| In Short: | An excellent new twist on an old (dragon’s) tale. |
| Recommended: | Hell, yes. |
| “Free me," Darkheart said again. "Let me fly away. Free me, Arren Cardockson. Free me or I kill you.” |
There are many books about the boy and his intelligent dog/cat/dragon/horse/robot companion. The two of them share a magical bond that often leaves the reader wondering what the companion gets out of the deal. In The Dragon Riders of Pern, for example, the dragons are genetically engineered to be the perfect soul mate for the rider they choose. The Companions in the Heralds of Valdemar Choose people that will make good Heralds and essentially agree to schlep them around and protect them, making the Herald a heroic figure. The Companions are sent by the Gods to do whatever needs to be done to serve the humans. But rarely are the animal companions treated as complete equals, getting something out of the relationship as much as the humans do. The animals give the humans prestige but not the other way around.
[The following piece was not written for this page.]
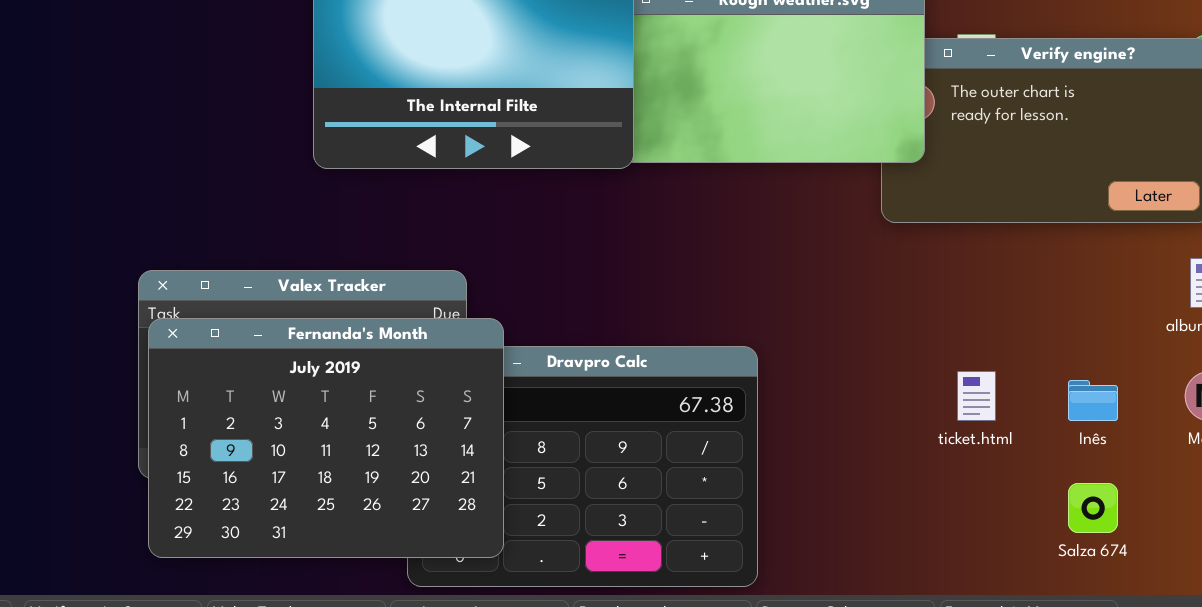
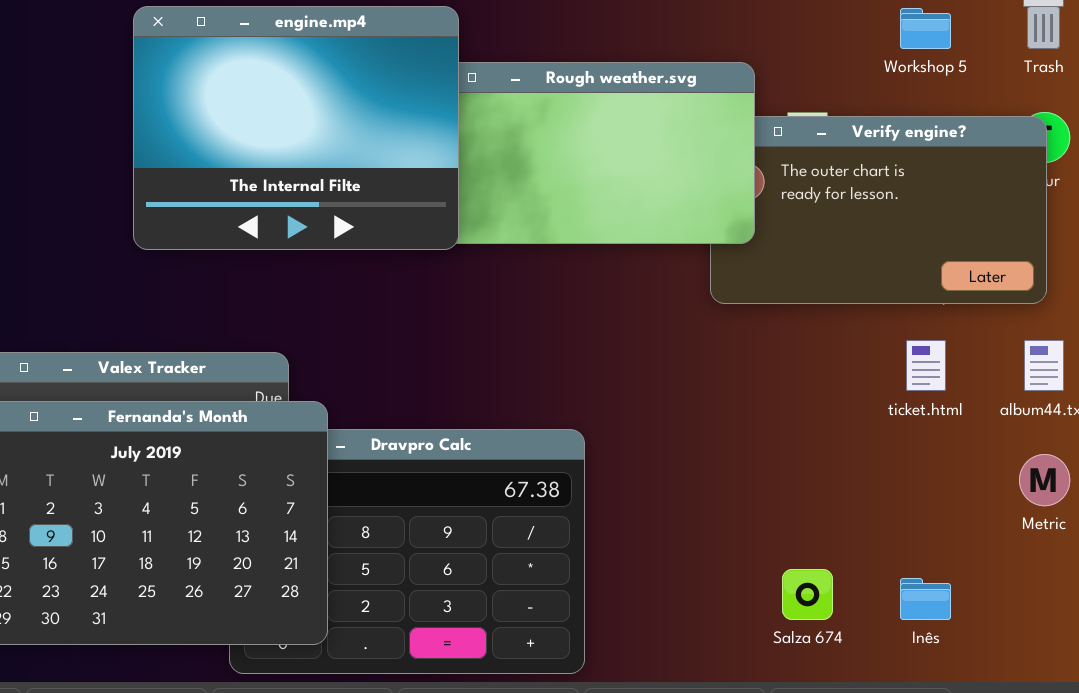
ticket.html: [957,371,996,421] -> [906,340,946,391], moved
Inês: [1068,380,1118,421] -> [900,578,951,620], moved
Salza 674: [1068,483,1118,533] -> [782,569,833,620], moved

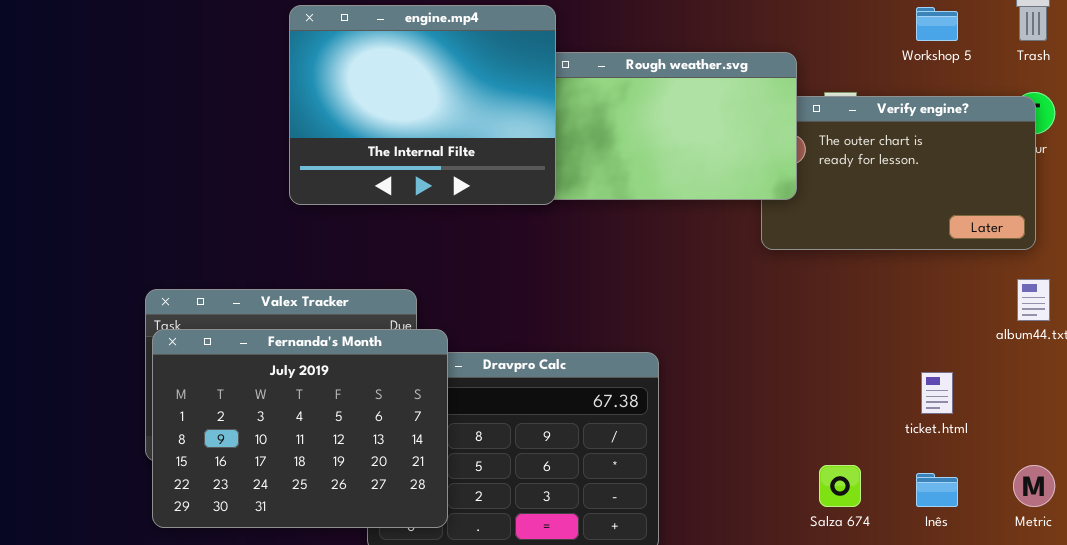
ticket.html: [906,340,946,391] -> [921,372,953,414], moved
Metric: [1019,454,1070,506] -> [1013,465,1055,507], moved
K. J. Taylor’s debut novel, The Dark Griffin, turns some of this on its head. Here humans serve the griffins. A griffin that has a human has more going for it than a non-attached human. A human can take care of a griffin, feed it, buy it things, and make sure it has the nicest place to roost. The wild griffins long ago learned that the humans were taking over their spaces so they must learn how to live with them. They chose certain humans to be ambassadors to the rest of mankind and give them their demands.
Griffins and humans learned to live together over the years, though the griffins do not become domesticated. They do not have qualms about killing humans, just as long as their human is safe. Everyone else can be dinner for all they care, and in some cases they are dinner. The griffins are the ones who choose who will be the leaders among humans they often push their humans into doing things to increase their prestige. The humans may not always like it, but they do what their griffin wishes. It’s either that or lose their own power.
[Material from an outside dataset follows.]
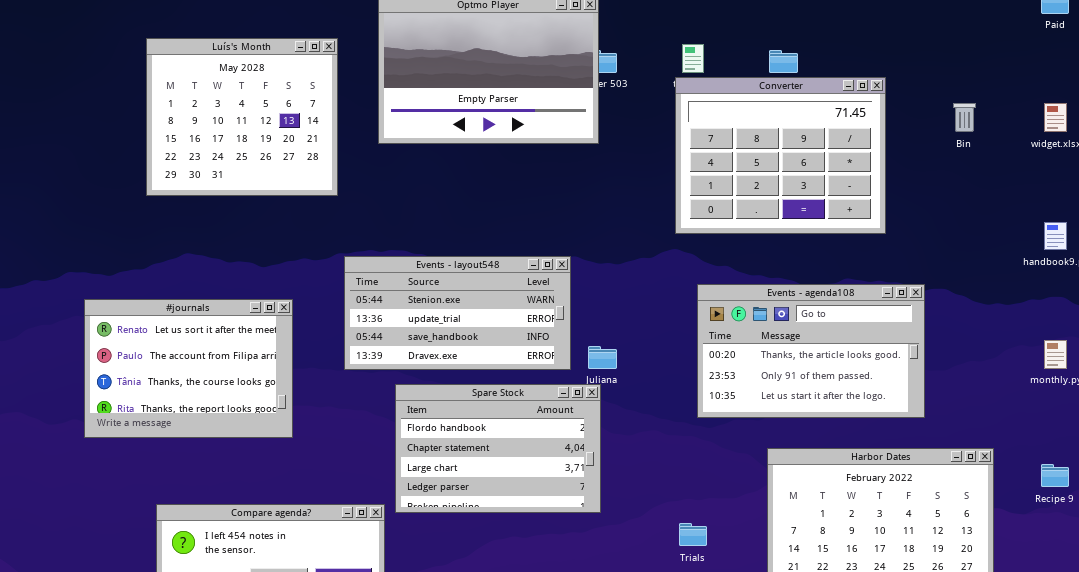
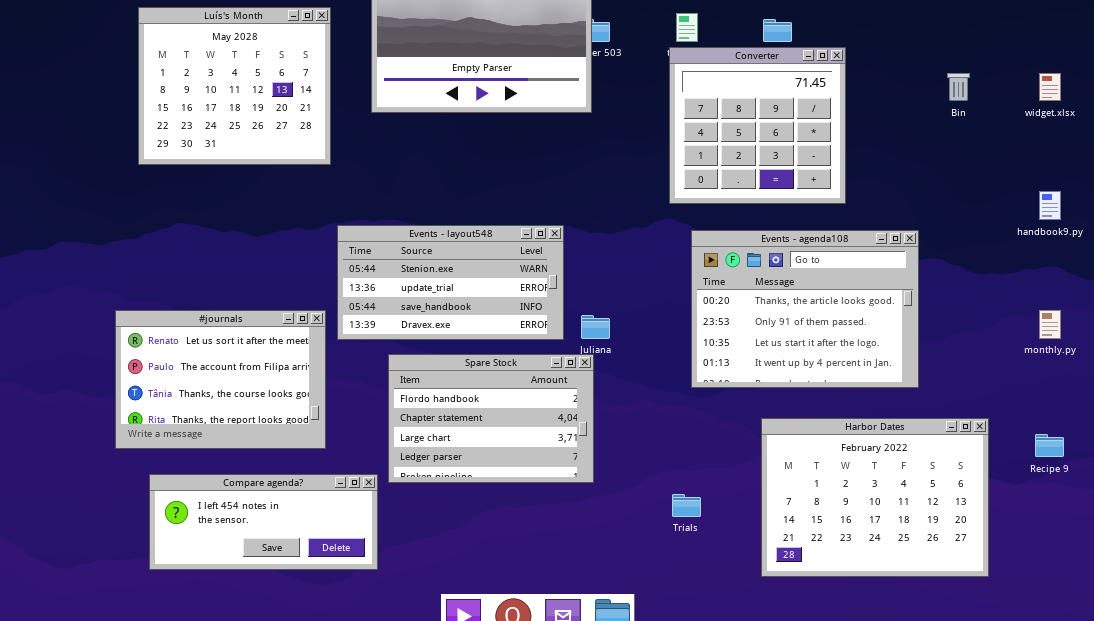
Converter: [675,77,886,234] -> [669,47,846,204], resized
Events - agenda108: [697,284,925,418] -> [691,230,919,388], resized
#journals: [84,299,293,438] -> [115,310,326,449], moved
With tight and simple writing that’s not filled with the fancy flourishes and over-wrought descriptions that some writers try to use to give their books a fantasy feeling, The Dark Griffin flies quickly through the pages following two storylines. The first is of a captured wild griffin and the second is about the man, Arren, who captured him.
Arren, the human protagonist, is not the traditional fantasy hero. In fact, he’s not very heroic at all. The novel makes the struggle not between great powers of good and evil but instead the human struggles of a man faced with potentially self-destructive behavior. It’s a simple, devastating, human story that doesn’t exactly end where you think it will.
There are a few plot points that seem to be contrived because of lack of set up, but they don’t interrupt the flow of the story much. Erian, a young man who comes to the city to be a griffiner, appears to come out of nowhere and is just there to contrast against Arren as what a traditional Hero should be like. Perhaps Taylor is making fun of the stereotypical blond, blue-eyed farm boy hero that is so commonly found in clichéd fantasy stories. But these are things that I noticed after I was done reading the book. It was a swift and engrossing read, one that I finished a lot sooner than I thought I would.
For a first book, The Dark Griffin is well paced and tightly plotted with only a few things left to ponder. The world is involving and the griffins and their society are different enough from all the other human/animal pairings that you really feel like you’re reading something never done before. Which, in this era of repeats and remakes, is a rare treat.